It’s been 10 years since I was first diagnosed with Relapsing-Remitting MS, and I remember asking my doctor what I could do to help myself (beyond taking medication). Should I change my diet? Was there something I should stop eating…or start eating? What about vitamins? Would exercise make a difference?
What I really wanted to know was if I could make my MS disappear. And if not that, were there changes I could make in my life that would help me feel better, both mentally and physically.
As part of my exploration of the ways in which diet and nutrition can impact health, several years ago I enrolled in the Institute for Integrative Nutrition; through the program, I became a Certified Health Coach, and started my own business (Health/E, LLC) working with women who were looking for ways to have a more positive and healthful relationship with food and diet. I now focus my practice on working with all people living with MS, by giving workshops and running support groups through the MS Society, in addition to my one-on-one work.
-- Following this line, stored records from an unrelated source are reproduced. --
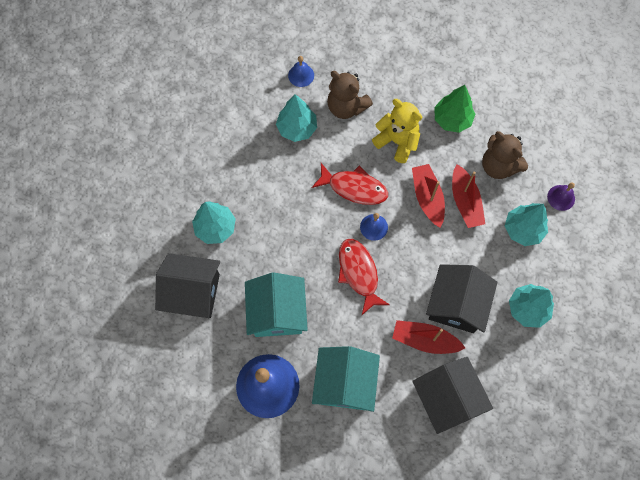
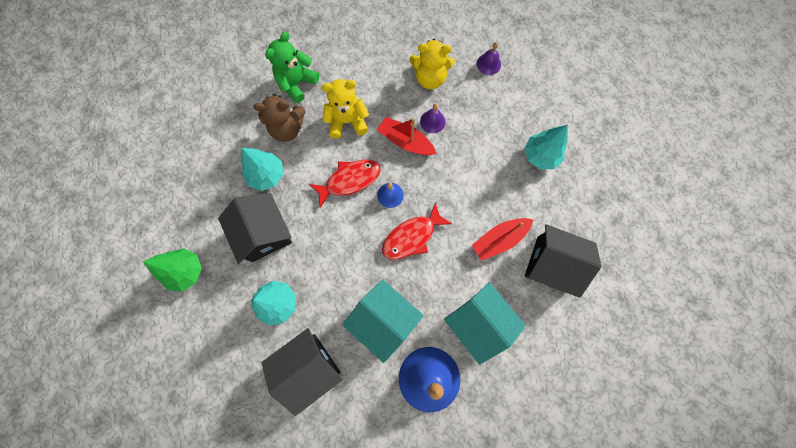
camera: 45 degrees left, 5 degrees up
(301, 75) = (232, 134): blue bell -> none
(359, 273) = (412, 236): red fish -> red fish turned 60 degrees counterclockwise
(387, 78) = (297, 83): none -> green teddy bear
(452, 119) = (369, 74): green tree -> green tree (186, 271)
(456, 305) = (495, 196): black house -> black house (264, 233)
(465, 201) = (432, 121): red boat -> purple bell
(498, 166) = (430, 78): brown teddy bear -> yellow teddy bear
(523, 229) = (486, 106): turquoise tree -> none

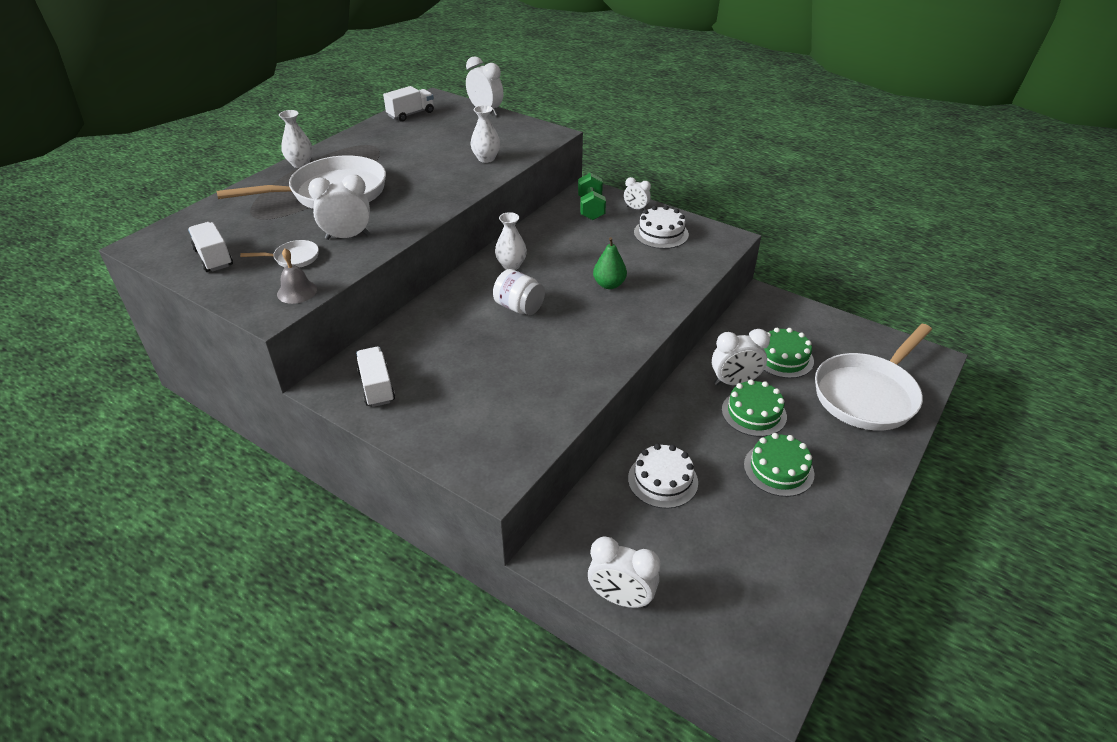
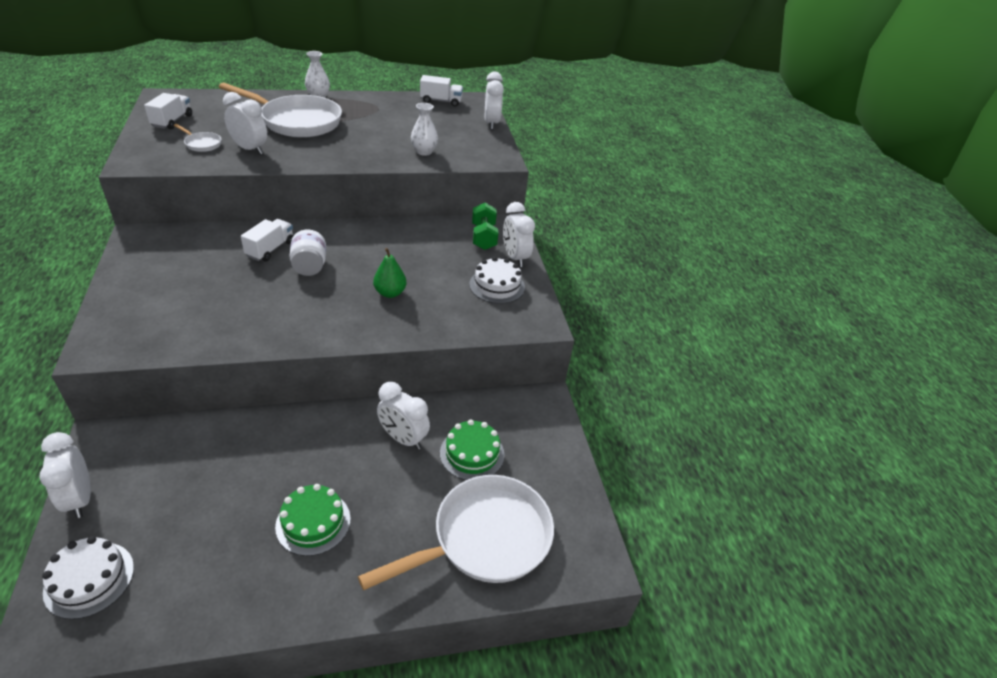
camera: 40 degrees right, 0 degrees up
(297, 291) = (164, 162): grey bell -> none
(377, 387) = (153, 254): white truck -> white truck (270, 249)
(511, 265) = (358, 238): white vase -> none
(591, 208) = (483, 237): green dumbbell -> green dumbbell turned 45 degrees counterclockwise
(636, 208) = (515, 258): white clock -> white clock, size x1.69
(662, 480) = (235, 456): white cake -> white cake (89, 579)
(754, 413) = (374, 470): green cake -> none
(868, 394) = (484, 538): white pan -> white pan turned 150 degrees clockwise

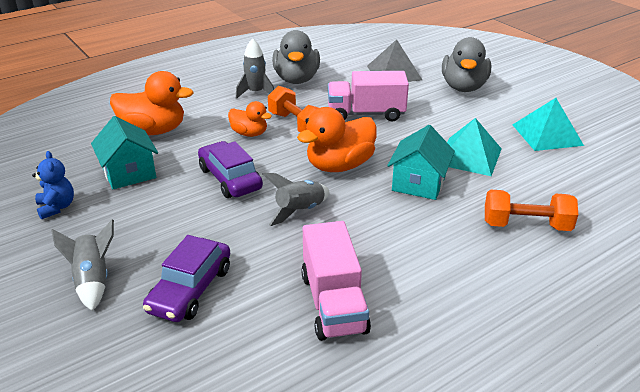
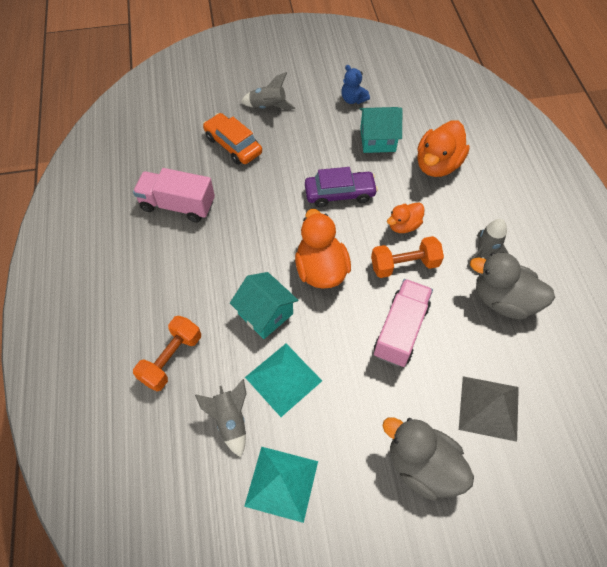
camera: 115 degrees right, 25 degrees up
(56, 207) = (353, 99): blue teddy bear -> blue teddy bear turned 45 degrees clockwise
(190, 289) = (233, 145): purple car -> orange car
(299, 211) = (276, 221): grey rocket -> grey rocket (230, 420)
I know all too well what it’s like to struggle with feeling tired, and how hard it can be to make your body work when it’s fighting you. But when I care for my body, through a healthy diet and regular exercise, I feel as if there's something tangible I’m doing to fight back against the uncertainty and powerlessness I’ve often felt since that day in my doctor's office when I was diagnosed.
The expression "I have MS, but MS doesn't have me" really captures something about the way I've learned to live with MS (or better yet, to live my life in spite of it). I’ve learned to embrace my disease. It's part of me - it makes me who I am.
And like so many of you, it has shown me my strengths.